>>>

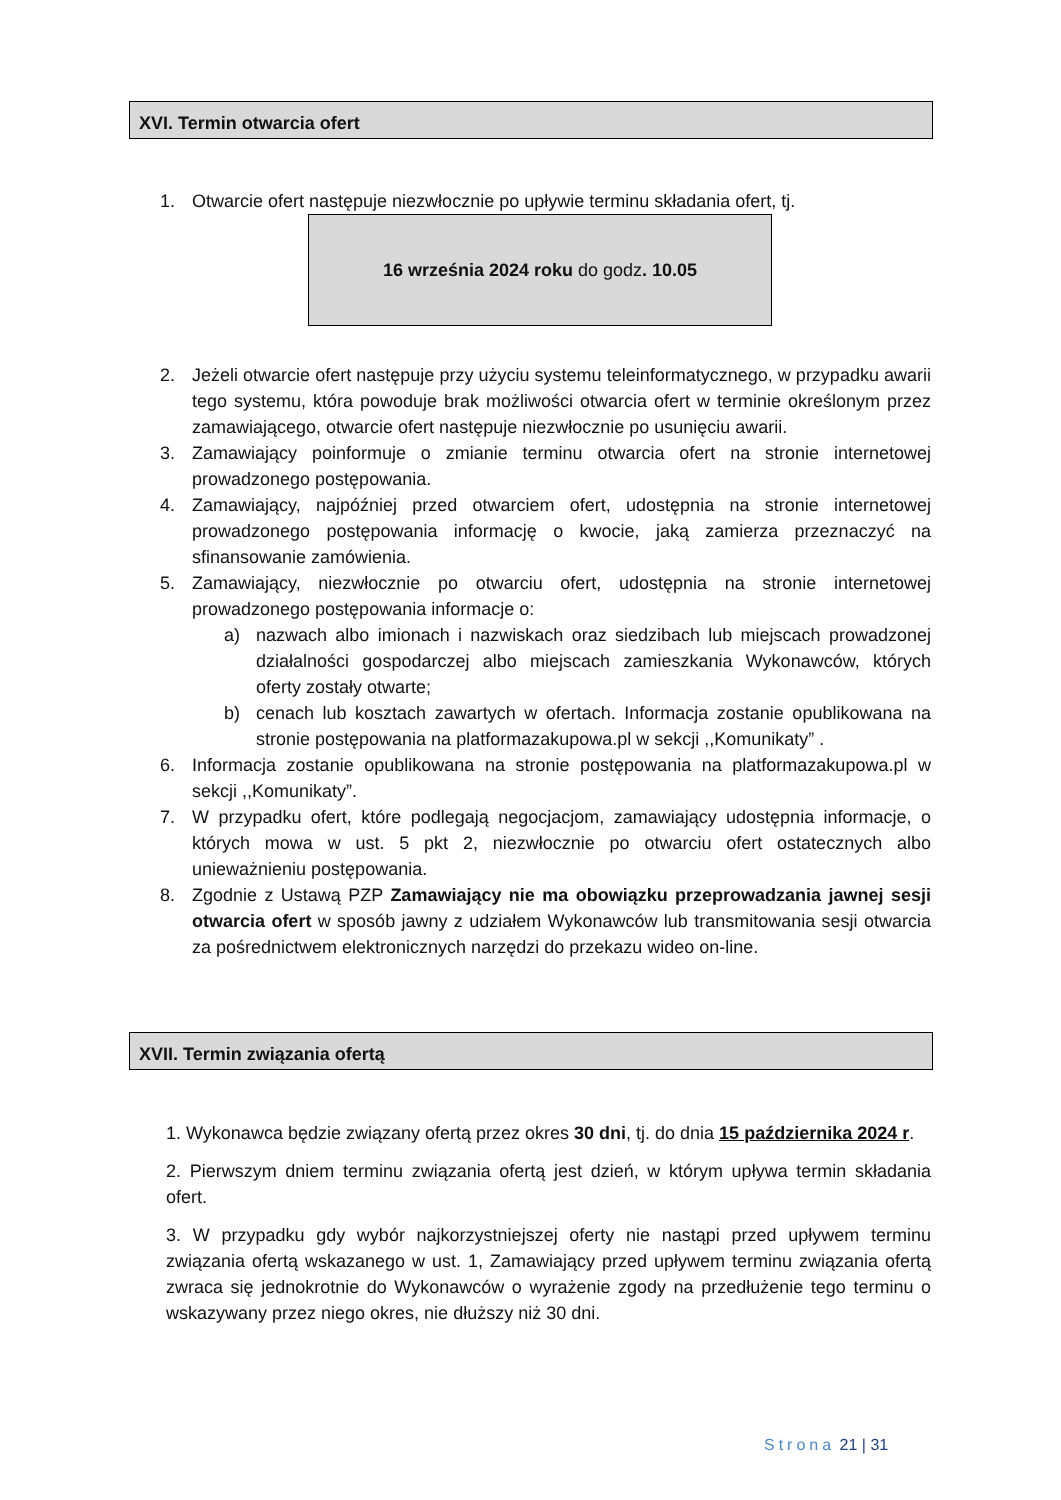XVI. Termin otwarcia ofert
1. Otwarcie ofert następuje niezwłocznie po upływie terminu składania ofert, tj.
16 września 2024 roku do godz. 10.05
2. Jeżeli otwarcie ofert następuje przy użyciu systemu teleinformatycznego, w przypadku awarii tego systemu, która powoduje brak możliwości otwarcia ofert w terminie określonym przez zamawiającego, otwarcie ofert następuje niezwłocznie po usunięciu awarii.
3. Zamawiający poinformuje o zmianie terminu otwarcia ofert na stronie internetowej prowadzonego postępowania.
4. Zamawiający, najpóźniej przed otwarciem ofert, udostępnia na stronie internetowej prowadzonego postępowania informację o kwocie, jaką zamierza przeznaczyć na sfinansowanie zamówienia.
5. Zamawiający, niezwłocznie po otwarciu ofert, udostępnia na stronie internetowej prowadzonego postępowania informacje o:
a) nazwach albo imionach i nazwiskach oraz siedzibach lub miejscach prowadzonej działalności gospodarczej albo miejscach zamieszkania Wykonawców, których oferty zostały otwarte;
b) cenach lub kosztach zawartych w ofertach. Informacja zostanie opublikowana na stronie postępowania na platformazakupowa.pl w sekcji ,,Komunikaty” .
6. Informacja zostanie opublikowana na stronie postępowania na platformazakupowa.pl w sekcji ,,Komunikaty”.
7. W przypadku ofert, które podlegają negocjacjom, zamawiający udostępnia informacje, o których mowa w ust. 5 pkt 2, niezwłocznie po otwarciu ofert ostatecznych albo unieważnieniu postępowania.
8. Zgodnie z Ustawą PZP Zamawiający nie ma obowiązku przeprowadzania jawnej sesji otwarcia ofert w sposób jawny z udziałem Wykonawców lub transmitowania sesji otwarcia za pośrednictwem elektronicznych narzędzi do przekazu wideo on-line.
XVII. Termin związania ofertą
1. Wykonawca będzie związany ofertą przez okres 30 dni, tj. do dnia 15 października 2024 r.
2. Pierwszym dniem terminu związania ofertą jest dzień, w którym upływa termin składania ofert.
3. W przypadku gdy wybór najkorzystniejszej oferty nie nastąpi przed upływem terminu związania ofertą wskazanego w ust. 1, Zamawiający przed upływem terminu związania ofertą zwraca się jednokrotnie do Wykonawców o wyrażenie zgody na przedłużenie tego terminu o wskazywany przez niego okres, nie dłuższy niż 30 dni.
Strona 21 | 31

<<<

Required action:
An exact copy of every entry above is required, without the pictures.

Task response:
XVI. Termin otwarcia ofert
1. Otwarcie ofert następuje niezwłocznie po upływie terminu składania ofert, tj.
16 września 2024 roku do godz. 10.05
2. Jeżeli otwarcie ofert następuje przy użyciu systemu teleinformatycznego, w przypadku awarii tego systemu, która powoduje brak możliwości otwarcia ofert w terminie określonym przez zamawiającego, otwarcie ofert następuje niezwłocznie po usunięciu awarii.
3. Zamawiający poinformuje o zmianie terminu otwarcia ofert na stronie internetowej prowadzonego postępowania.
4. Zamawiający, najpóźniej przed otwarciem ofert, udostępnia na stronie internetowej prowadzonego postępowania informację o kwocie, jaką zamierza przeznaczyć na sfinansowanie zamówienia.
5. Zamawiający, niezwłocznie po otwarciu ofert, udostępnia na stronie internetowej prowadzonego postępowania informacje o:
a) nazwach albo imionach i nazwiskach oraz siedzibach lub miejscach prowadzonej działalności gospodarczej albo miejscach zamieszkania Wykonawców, których oferty zostały otwarte;
b) cenach lub kosztach zawartych w ofertach. Informacja zostanie opublikowana na stronie postępowania na platformazakupowa.pl w sekcji ,,Komunikaty” .
6. Informacja zostanie opublikowana na stronie postępowania na platformazakupowa.pl w sekcji ,,Komunikaty”.
7. W przypadku ofert, które podlegają negocjacjom, zamawiający udostępnia informacje, o których mowa w ust. 5 pkt 2, niezwłocznie po otwarciu ofert ostatecznych albo unieważnieniu postępowania.
8. Zgodnie z Ustawą PZP Zamawiający nie ma obowiązku przeprowadzania jawnej sesji otwarcia ofert w sposób jawny z udziałem Wykonawców lub transmitowania sesji otwarcia za pośrednictwem elektronicznych narzędzi do przekazu wideo on-line.
XVII. Termin związania ofertą
1. Wykonawca będzie związany ofertą przez okres 30 dni, tj. do dnia 15 października 2024 r.
2. Pierwszym dniem terminu związania ofertą jest dzień, w którym upływa termin składania ofert.
3. W przypadku gdy wybór najkorzystniejszej oferty nie nastąpi przed upływem terminu związania ofertą wskazanego w ust. 1, Zamawiający przed upływem terminu związania ofertą zwraca się jednokrotnie do Wykonawców o wyrażenie zgody na przedłużenie tego terminu o wskazywany przez niego okres, nie dłuższy niż 30 dni.
Strona 21 | 31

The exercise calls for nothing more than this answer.